[EXERCISE AIM] Print every record exactly, omitting all pictures.

[DATA EXTRACT]
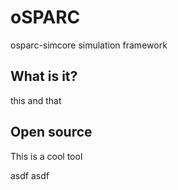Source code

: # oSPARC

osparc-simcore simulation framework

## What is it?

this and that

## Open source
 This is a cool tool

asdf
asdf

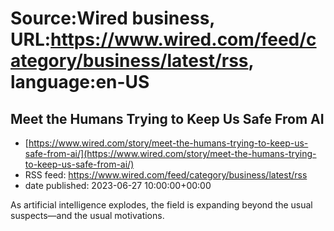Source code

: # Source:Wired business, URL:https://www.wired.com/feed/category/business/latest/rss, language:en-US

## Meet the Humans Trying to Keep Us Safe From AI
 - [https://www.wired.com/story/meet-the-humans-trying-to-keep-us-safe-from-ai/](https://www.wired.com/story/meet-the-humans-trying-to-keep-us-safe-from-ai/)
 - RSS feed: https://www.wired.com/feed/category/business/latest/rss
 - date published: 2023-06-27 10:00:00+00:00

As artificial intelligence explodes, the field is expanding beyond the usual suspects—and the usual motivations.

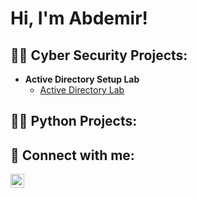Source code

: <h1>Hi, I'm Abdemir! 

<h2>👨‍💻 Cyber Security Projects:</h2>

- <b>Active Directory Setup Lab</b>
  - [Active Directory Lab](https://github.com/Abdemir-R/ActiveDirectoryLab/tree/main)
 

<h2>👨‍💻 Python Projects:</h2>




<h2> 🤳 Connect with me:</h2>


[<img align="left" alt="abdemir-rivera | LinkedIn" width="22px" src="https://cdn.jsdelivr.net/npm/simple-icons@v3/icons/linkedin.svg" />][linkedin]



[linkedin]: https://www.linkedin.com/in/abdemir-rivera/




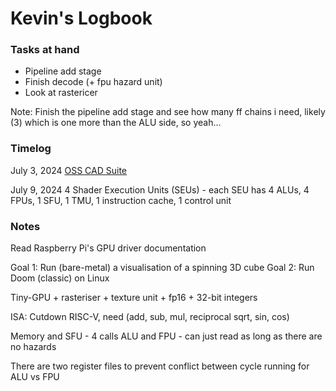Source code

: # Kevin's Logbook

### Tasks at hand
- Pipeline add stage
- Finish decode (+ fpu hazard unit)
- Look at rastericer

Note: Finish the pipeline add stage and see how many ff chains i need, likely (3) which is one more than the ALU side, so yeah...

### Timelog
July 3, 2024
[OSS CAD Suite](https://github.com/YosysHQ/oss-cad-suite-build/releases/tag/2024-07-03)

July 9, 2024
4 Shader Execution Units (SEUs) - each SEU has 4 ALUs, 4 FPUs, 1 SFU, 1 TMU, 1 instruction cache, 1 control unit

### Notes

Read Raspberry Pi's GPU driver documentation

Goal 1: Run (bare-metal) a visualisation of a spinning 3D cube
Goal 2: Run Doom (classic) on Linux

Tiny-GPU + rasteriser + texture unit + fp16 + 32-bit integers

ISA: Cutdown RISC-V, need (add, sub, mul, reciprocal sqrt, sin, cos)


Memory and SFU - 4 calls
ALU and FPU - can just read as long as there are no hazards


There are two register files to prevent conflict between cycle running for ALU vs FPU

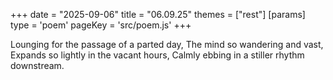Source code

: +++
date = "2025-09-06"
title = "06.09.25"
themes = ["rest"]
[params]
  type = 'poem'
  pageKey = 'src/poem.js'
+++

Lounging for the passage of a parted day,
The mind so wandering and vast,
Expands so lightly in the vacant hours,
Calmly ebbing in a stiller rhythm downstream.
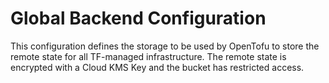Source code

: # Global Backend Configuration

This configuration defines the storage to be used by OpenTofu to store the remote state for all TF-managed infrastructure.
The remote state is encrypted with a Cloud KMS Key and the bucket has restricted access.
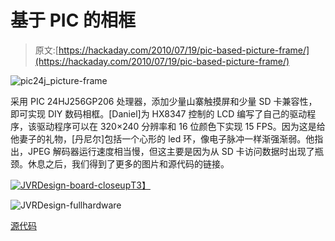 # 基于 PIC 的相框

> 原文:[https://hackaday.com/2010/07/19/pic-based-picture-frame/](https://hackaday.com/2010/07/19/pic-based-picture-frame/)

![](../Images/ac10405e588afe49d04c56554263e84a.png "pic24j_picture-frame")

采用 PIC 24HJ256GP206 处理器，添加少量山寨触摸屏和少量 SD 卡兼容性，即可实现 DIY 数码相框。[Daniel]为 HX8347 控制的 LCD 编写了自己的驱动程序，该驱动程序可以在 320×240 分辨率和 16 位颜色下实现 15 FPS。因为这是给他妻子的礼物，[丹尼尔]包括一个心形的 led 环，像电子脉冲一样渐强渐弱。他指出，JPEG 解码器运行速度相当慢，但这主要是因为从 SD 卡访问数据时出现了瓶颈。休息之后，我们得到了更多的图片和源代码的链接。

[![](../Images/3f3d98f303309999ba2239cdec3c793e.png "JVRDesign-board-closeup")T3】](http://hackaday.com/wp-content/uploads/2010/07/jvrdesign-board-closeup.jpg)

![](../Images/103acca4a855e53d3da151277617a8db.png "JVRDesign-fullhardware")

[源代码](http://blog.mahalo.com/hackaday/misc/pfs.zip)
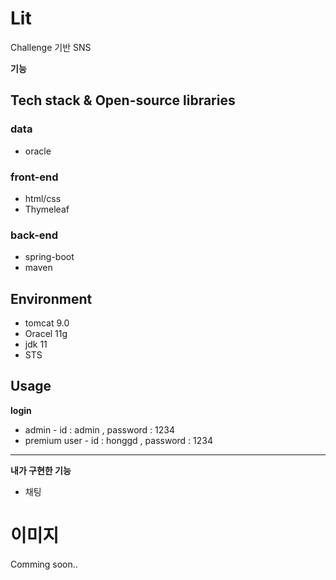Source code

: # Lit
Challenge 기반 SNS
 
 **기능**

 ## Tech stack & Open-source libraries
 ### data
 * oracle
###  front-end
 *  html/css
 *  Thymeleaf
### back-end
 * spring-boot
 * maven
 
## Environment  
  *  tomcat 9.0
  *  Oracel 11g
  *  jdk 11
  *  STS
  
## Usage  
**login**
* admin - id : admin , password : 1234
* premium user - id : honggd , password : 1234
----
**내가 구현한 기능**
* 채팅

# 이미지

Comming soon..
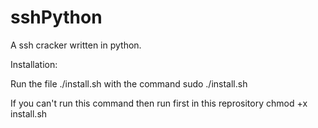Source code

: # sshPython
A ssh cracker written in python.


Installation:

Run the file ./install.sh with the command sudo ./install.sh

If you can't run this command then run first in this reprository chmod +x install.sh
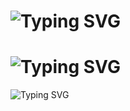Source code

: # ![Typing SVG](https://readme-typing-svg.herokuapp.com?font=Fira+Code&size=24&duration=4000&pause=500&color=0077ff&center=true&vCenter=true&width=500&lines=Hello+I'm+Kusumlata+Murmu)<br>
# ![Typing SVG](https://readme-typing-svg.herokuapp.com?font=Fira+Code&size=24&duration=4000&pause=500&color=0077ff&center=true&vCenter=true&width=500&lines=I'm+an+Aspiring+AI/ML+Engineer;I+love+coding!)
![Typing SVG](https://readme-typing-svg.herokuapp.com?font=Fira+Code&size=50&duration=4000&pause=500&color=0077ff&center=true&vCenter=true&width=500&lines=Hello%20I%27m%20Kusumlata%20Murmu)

[YOUR RESPONSE]
Source code

: # oSPARC

osparc-simcore simulation framework

## What is it?

this and that

## Open source
 This is a cool tool

asdf
asdf

Source code

: # Source:Wired business, URL:https://www.wired.com/feed/category/business/latest/rss, language:en-US

## Meet the Humans Trying to Keep Us Safe From AI
 - [https://www.wired.com/story/meet-the-humans-trying-to-keep-us-safe-from-ai/](https://www.wired.com/story/meet-the-humans-trying-to-keep-us-safe-from-ai/)
 - RSS feed: https://www.wired.com/feed/category/business/latest/rss
 - date published: 2023-06-27 10:00:00+00:00

As artificial intelligence explodes, the field is expanding beyond the usual suspects—and the usual motivations.

Source code

: <h1>Hi, I'm Abdemir! 

<h2>👨‍💻 Cyber Security Projects:</h2>

- <b>Active Directory Setup Lab</b>
  - [Active Directory Lab](https://github.com/Abdemir-R/ActiveDirectoryLab/tree/main)
 

<h2>👨‍💻 Python Projects:</h2>




<h2> 🤳 Connect with me:</h2>


[<img align="left" alt="abdemir-rivera | LinkedIn" width="22px" src="https://cdn.jsdelivr.net/npm/simple-icons@v3/icons/linkedin.svg" />][linkedin]



[linkedin]: https://www.linkedin.com/in/abdemir-rivera/




Source code

: # Kevin's Logbook

### Tasks at hand
- Pipeline add stage
- Finish decode (+ fpu hazard unit)
- Look at rastericer

Note: Finish the pipeline add stage and see how many ff chains i need, likely (3) which is one more than the ALU side, so yeah...

### Timelog
July 3, 2024
[OSS CAD Suite](https://github.com/YosysHQ/oss-cad-suite-build/releases/tag/2024-07-03)

July 9, 2024
4 Shader Execution Units (SEUs) - each SEU has 4 ALUs, 4 FPUs, 1 SFU, 1 TMU, 1 instruction cache, 1 control unit

### Notes

Read Raspberry Pi's GPU driver documentation

Goal 1: Run (bare-metal) a visualisation of a spinning 3D cube
Goal 2: Run Doom (classic) on Linux

Tiny-GPU + rasteriser + texture unit + fp16 + 32-bit integers

ISA: Cutdown RISC-V, need (add, sub, mul, reciprocal sqrt, sin, cos)


Memory and SFU - 4 calls
ALU and FPU - can just read as long as there are no hazards


There are two register files to prevent conflict between cycle running for ALU vs FPU

Source code

: +++
date = "2025-09-06"
title = "06.09.25"
themes = ["rest"]
[params]
  type = 'poem'
  pageKey = 'src/poem.js'
+++

Lounging for the passage of a parted day,
The mind so wandering and vast,
Expands so lightly in the vacant hours,
Calmly ebbing in a stiller rhythm downstream.
Source code

: # Global Backend Configuration

This configuration defines the storage to be used by OpenTofu to store the remote state for all TF-managed infrastructure.
The remote state is encrypted with a Cloud KMS Key and the bucket has restricted access.
 # 基于 PIC 的相框

> 原文:[https://hackaday.com/2010/07/19/pic-based-picture-frame/](https://hackaday.com/2010/07/19/pic-based-picture-frame/)

![](../Images/ac10405e588afe49d04c56554263e84a.png "pic24j_picture-frame")

采用 PIC 24HJ256GP206 处理器，添加少量山寨触摸屏和少量 SD 卡兼容性，即可实现 DIY 数码相框。[Daniel]为 HX8347 控制的 LCD 编写了自己的驱动程序，该驱动程序可以在 320×240 分辨率和 16 位颜色下实现 15 FPS。因为这是给他妻子的礼物，[丹尼尔]包括一个心形的 led 环，像电子脉冲一样渐强渐弱。他指出，JPEG 解码器运行速度相当慢，但这主要是因为从 SD 卡访问数据时出现了瓶颈。休息之后，我们得到了更多的图片和源代码的链接。

[![](../Images/3f3d98f303309999ba2239cdec3c793e.png "JVRDesign-board-closeup")T3】](http://hackaday.com/wp-content/uploads/2010/07/jvrdesign-board-closeup.jpg)

![](../Images/103acca4a855e53d3da151277617a8db.png "JVRDesign-fullhardware")

[源代码](http://blog.mahalo.com/hackaday/misc/pfs.zip)
Source code

: # Lit
Challenge 기반 SNS
 
 **기능**

 ## Tech stack & Open-source libraries
 ### data
 * oracle
###  front-end
 *  html/css
 *  Thymeleaf
### back-end
 * spring-boot
 * maven
 
## Environment  
  *  tomcat 9.0
  *  Oracel 11g
  *  jdk 11
  *  STS
  
## Usage  
**login**
* admin - id : admin , password : 1234
* premium user - id : honggd , password : 1234
----
**내가 구현한 기능**
* 채팅

# 이미지

Comming soon..
Source code

: # sshPython
A ssh cracker written in python.


Installation:

Run the file ./install.sh with the command sudo ./install.sh

If you can't run this command then run first in this reprository chmod +x install.sh
Source code

: # ![Typing SVG](https://readme-typing-svg.herokuapp.com?font=Fira+Code&size=24&duration=4000&pause=500&color=0077ff&center=true&vCenter=true&width=500&lines=Hello+I'm+Kusumlata+Murmu)<br>
# ![Typing SVG](https://readme-typing-svg.herokuapp.com?font=Fira+Code&size=24&duration=4000&pause=500&color=0077ff&center=true&vCenter=true&width=500&lines=I'm+an+Aspiring+AI/ML+Engineer;I+love+coding!)
![Typing SVG](https://readme-typing-svg.herokuapp.com?font=Fira+Code&size=50&duration=4000&pause=500&color=0077ff&center=true&vCenter=true&width=500&lines=Hello%20I%27m%20Kusumlata%20Murmu)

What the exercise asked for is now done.